• _WORK TO BE COMPLETED_
Pick out every line in the saved data entries below that contains the string "inicial", treating uppercase and lowercase as different, and copy each such line.

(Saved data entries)

┏━━

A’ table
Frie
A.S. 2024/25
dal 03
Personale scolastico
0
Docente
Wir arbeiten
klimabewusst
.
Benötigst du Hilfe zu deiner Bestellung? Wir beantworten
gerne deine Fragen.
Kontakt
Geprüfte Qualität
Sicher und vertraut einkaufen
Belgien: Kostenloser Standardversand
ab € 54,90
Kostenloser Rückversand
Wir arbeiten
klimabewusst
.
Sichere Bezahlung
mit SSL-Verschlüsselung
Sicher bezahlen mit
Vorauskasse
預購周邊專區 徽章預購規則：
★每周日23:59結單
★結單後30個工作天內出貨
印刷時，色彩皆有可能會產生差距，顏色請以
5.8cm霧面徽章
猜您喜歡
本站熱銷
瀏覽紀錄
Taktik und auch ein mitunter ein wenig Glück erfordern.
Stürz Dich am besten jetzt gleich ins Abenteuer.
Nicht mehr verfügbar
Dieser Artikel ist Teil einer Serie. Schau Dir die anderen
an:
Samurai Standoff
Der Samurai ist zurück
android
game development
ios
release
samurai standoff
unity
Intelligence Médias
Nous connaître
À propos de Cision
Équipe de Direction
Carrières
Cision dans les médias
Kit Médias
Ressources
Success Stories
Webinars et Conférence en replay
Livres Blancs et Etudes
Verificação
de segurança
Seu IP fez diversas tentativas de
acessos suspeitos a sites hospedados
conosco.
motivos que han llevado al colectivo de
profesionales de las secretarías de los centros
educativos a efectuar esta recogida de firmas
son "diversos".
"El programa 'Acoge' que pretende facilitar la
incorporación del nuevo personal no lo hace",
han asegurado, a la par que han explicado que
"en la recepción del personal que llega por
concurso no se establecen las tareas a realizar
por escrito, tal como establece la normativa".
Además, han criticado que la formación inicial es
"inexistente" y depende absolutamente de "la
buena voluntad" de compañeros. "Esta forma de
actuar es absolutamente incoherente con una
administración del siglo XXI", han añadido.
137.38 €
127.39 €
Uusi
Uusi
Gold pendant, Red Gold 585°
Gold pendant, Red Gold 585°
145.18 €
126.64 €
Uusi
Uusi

┗━━
┏━━

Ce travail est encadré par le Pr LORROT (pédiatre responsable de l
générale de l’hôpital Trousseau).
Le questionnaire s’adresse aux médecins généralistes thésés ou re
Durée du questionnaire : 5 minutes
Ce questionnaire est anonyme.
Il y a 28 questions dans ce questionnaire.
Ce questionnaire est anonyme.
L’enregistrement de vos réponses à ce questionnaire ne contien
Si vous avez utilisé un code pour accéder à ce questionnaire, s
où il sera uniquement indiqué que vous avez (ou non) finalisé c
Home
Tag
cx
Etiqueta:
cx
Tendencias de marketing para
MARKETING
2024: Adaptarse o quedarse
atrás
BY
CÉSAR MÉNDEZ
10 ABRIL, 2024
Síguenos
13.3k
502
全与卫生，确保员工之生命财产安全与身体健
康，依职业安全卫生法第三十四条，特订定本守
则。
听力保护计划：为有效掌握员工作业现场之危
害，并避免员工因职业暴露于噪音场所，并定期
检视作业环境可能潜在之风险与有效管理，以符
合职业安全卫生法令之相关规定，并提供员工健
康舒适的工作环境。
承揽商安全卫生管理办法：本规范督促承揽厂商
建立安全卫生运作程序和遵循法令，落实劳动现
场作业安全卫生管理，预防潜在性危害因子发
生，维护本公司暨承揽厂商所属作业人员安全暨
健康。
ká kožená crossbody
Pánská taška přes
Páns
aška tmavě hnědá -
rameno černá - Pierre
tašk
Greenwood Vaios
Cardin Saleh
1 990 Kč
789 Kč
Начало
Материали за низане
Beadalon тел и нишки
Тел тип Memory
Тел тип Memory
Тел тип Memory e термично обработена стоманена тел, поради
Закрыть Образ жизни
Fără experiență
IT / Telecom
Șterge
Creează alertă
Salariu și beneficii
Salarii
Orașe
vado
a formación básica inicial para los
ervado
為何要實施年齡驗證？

┗━━
┏━━

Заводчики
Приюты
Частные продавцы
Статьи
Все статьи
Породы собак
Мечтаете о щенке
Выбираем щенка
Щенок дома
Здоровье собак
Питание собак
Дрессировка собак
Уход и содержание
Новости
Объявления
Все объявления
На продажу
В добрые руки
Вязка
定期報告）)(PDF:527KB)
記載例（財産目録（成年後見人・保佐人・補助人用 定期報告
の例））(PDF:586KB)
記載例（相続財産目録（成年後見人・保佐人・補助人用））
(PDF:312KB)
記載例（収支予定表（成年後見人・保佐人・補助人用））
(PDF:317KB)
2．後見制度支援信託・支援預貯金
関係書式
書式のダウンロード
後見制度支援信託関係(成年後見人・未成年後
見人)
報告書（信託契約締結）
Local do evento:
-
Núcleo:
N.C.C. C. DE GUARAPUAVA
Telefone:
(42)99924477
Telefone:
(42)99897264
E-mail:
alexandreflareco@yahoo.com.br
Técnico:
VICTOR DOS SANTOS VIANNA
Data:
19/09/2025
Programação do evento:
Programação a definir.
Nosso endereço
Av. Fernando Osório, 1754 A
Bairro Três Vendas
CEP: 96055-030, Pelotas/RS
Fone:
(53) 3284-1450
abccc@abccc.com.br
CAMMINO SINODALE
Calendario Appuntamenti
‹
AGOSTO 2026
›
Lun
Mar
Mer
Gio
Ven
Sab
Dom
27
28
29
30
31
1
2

┗━━

• _REPLY_
Además, han criticado que la formación inicial es
a formación básica inicial para los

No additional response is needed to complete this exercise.